I've got a bit of a network reconfiguration question that I'm wondering if anyone on NANOG might be able to provide a bit of advice on: I'm working on a project to provide failover of entire cluster-based (and so multi-host) applications to a geographically distinct backup site. The general idea is that as one datacentre burns down, a live service may be moved over to an alternate site without any interruption to clients. All of the host-state migration is done using virtual machines and associated magic; I'm trying to get a more clear understanding as to what is involved in terms of moving the IPs, and how fast it can potentially be done. I'm fairly sure that what I would like to do is to arrange what is effectively dual-homing, but with two geographically distinct homes: Assuming that I have an in-service primary site A, and an emergency backup site B, each with a distinct link into a common provider AS, I would configure B's link as redundant into the stub AS for A -- as if the link to B were the redundant link in a (traditional single-site) dual-homing setup. B would additionally host it's own IP range, used for control traffic between the two sites in normal operation. When I desire to migrate hosts to the failover site, B would send a BGP update advertizing that the redundant link should become preferred, and (hopefully) the IGP in the provider AS would seamlessly redirect traffic.

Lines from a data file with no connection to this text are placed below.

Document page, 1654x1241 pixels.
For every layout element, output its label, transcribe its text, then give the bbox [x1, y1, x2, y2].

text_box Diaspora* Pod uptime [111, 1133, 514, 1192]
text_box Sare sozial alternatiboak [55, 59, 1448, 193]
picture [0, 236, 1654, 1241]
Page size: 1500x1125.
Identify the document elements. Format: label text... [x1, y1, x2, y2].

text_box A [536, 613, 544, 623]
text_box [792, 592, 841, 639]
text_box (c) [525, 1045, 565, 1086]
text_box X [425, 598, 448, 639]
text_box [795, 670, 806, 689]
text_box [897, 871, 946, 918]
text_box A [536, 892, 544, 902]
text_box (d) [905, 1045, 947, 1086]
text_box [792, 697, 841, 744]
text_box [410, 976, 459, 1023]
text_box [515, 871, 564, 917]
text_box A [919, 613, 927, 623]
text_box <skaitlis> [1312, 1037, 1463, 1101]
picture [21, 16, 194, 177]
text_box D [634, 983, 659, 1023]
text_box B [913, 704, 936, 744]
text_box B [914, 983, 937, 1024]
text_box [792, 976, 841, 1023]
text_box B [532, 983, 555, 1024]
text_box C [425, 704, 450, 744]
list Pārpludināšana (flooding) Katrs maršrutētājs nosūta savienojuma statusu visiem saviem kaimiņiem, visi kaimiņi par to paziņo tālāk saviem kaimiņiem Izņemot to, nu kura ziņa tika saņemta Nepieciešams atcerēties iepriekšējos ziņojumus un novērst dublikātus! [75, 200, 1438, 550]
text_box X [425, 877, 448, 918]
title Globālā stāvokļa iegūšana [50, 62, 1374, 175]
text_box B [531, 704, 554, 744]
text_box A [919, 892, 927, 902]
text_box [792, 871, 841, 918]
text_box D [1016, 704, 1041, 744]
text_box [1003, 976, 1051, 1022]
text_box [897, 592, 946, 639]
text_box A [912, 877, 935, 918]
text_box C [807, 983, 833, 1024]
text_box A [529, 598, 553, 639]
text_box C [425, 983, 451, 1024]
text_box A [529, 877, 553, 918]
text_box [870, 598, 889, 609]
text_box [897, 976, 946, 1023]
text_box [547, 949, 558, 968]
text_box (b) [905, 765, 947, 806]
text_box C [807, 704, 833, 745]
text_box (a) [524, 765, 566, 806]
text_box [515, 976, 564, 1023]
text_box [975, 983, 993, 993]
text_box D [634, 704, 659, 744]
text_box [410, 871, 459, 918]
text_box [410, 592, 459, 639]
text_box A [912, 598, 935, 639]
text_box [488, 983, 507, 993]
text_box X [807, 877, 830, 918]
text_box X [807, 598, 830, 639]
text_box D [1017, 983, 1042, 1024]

Assuming that everything works okay with the virtual machine migration, connections would continue as they were and clients would be unaware of the reconfiguration. Does the routing reconfiguration story here sound plausible? Does anyone have any insight as to how long such a reconfiguration would reasonably take and/or if it is something that I might be able to negotiate a SLA for with a provider if I wanted to actually deploy this sort of redundancy as a service? Is anyone aware of similar high-speed failover schemes in use on the network today? Thoughts appreciated, I hope this is reasonably on-topic for the list. best, a.